The official who was most critical of Abbas's statements this time was a Hamas leader who is an enthusiast for conciliation, and has a personal relationship with Abbas and other Fatah leaders. Ahmed Youssef directly held Abbas responsible for the failure to implement the Doha Declaration because the president succumbed to pressure by Israel and the US. Youssef, a moderate who has criticised most of his colleagues in Hamas, described recent talks in Cairo among faction representatives as disappointing and revealed that all participants left Cairo frustrated about the possibility of conciliation.
He added that the US and Israel know that implementing Doha would mean allowing Hamas to extensively influence events, by activating the role of parliament and contributing to the policies of the PLO. Youssef said that the US-Israel veto is the reason why Abbas is hesitating on conciliation and that the president is waiting for a more favourable Arab climate to help him overcome pressure from Tel Aviv and Washington to derail conciliation. Youssef, however, believes that it is no longer viable to sacrifice conciliation for the sake of negotiations with Israel.
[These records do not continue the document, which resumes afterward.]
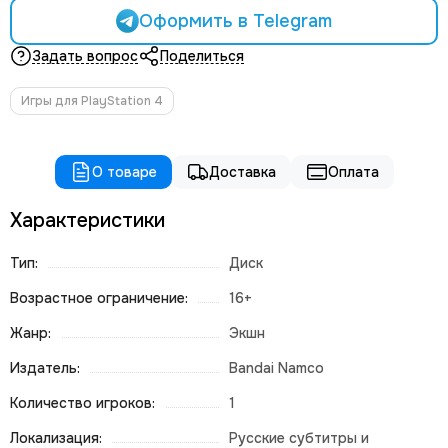
Оформить в Telegram
Задать вопрос
Поделиться
Игры для PlayStation 4
О товаре
Доставка
Оплата
Характеристики
Тип:
Диск
Возрастное ограничение:
16+
Жанр:
Экшн
Издатель:
Bandai Namco
Количество игроков:
1
Локализация:
Русские субтитры и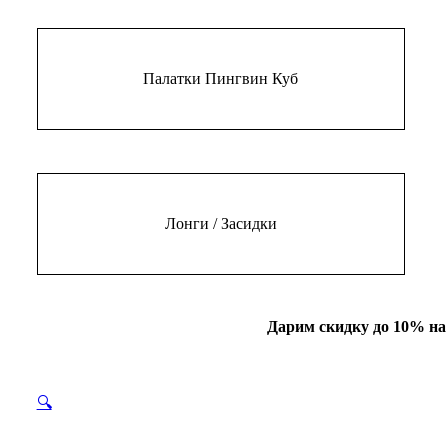
Палатки Пингвин Куб
Лонги / Засидки
Дарим скидку до 10% на
🔍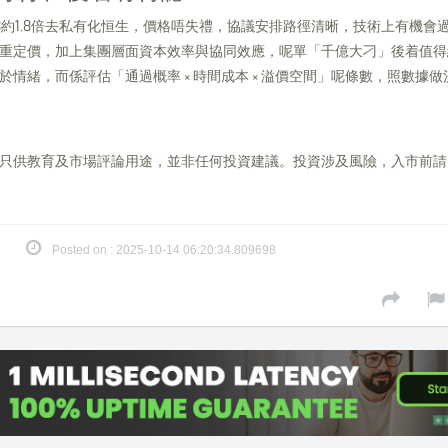
B約1.8倍去私有化恒生，價格唔失禮，協議安排路徑清晰，技術上有機會
重定價，加上集團層面資本效率與協同效應，呢單「千億大刁」後着值得
於情緒，而係評估「通過概率 × 時間成本 × 溢價空間」呢條數，照數據
只供教育及市場評論用途，並非任何投資建議。投資涉及風險，入市前請
Posted on : 2025-10-14 06:20:34.809698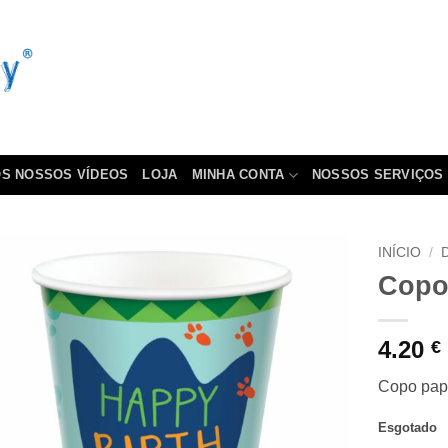
S NOSSOS VÍDEOS
LOJA
MINHA CONTA
NOSSOS SERVIÇOS
INÍCIO
/
Copo
4.20
€
Copo pape
Esgotado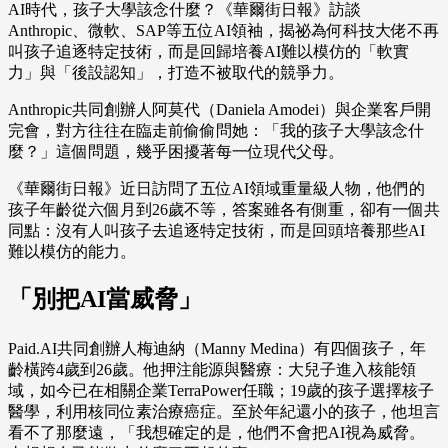
AI時代，孩子大學該念什麼？《華爾街日報》訪談
Anthropic、微軟、SAP等五位AI領袖，揭祕為何科技大佬不再
叫孩子追逐特定技術，而是回歸培養AI難以模仿的「軟實
力」與「後設認知」，打造不被取代的競爭力。
Anthropic共同創辦人阿莫代（Daniela Amodei）與企業客戶開
完會，對方往往在臨走前偷偷問她：「我的孩子大學該念什
麼？」這個問題，幾乎困擾著每一位現代父母。
《華爾街日報》近日訪問了五位AI領域重量級人物，他們的
孩子年齡從六個月到26歲不等，答案雖各有側重，卻有一個共
同點：沒有人叫孩子去追逐特定技術，而是回頭培養那些AI
難以模仿的能力。
「別把AI當威脅」
Paid.AI共同創辦人梅迪納（Manny Medina）有四個孩子，年
齡橫跨4歲到26歲。他押注能源與醫療：大兒子進入核能領
域，如今已在相關企業TerraPower任職；19歲的孩子選擇核子
醫學，利用核同位素治療癌症。至於年紀還小的孩子，他坦言
看不了那麼遠，「我想確定的是，他們不會把AI視為威脅。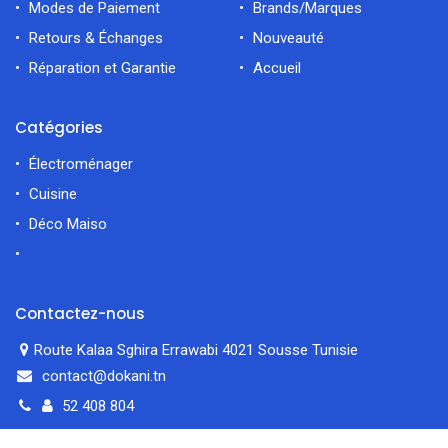
Modes de Paiement
Brands/Marques
Retours & Échanges
Nouveauté
Réparation et Garantie
Accueil
Catégories
Électroménager
Cuisine
Déco Maiso
Contactez-nous
Route Kalaa Sghira Errawabi 4021 Sousse Tunisie
contact@dokani.tn
52 408 804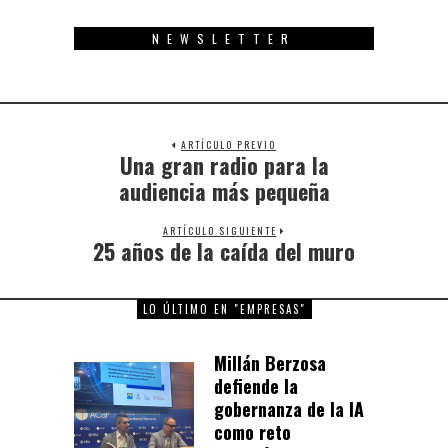
NEWSLETTER
ARTÍCULO PREVIO
Una gran radio para la
Previous
post:
audiencia más pequeña
ARTÍCULO SIGUIENTE
25 años de la caída del muro
Next
post:
LO ÚLTIMO EN "EMPRESAS"
Millán Berzosa
defiende la
gobernanza de la IA
como reto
"We can no longer procrastinate and wait while the extremist right wing government in Israel is quickening the pace of Judaisation of Jerusalem," Youssef insisted. "[Israel] is also flagrantly increasing settlement building in the West Bank which makes the two-state solution impossible." He further warned that the "appalling" condition of the Palestinian people because of internal fractures is "a ticking bomb" that demands conciliation to be reached and Palestinian organisations restructured.
More and more, many Palestinians are becoming convinced that they will have to live with internal division and its calamitous ramifications until change occurs in regional conditions that benefit the persistence of this painful reality.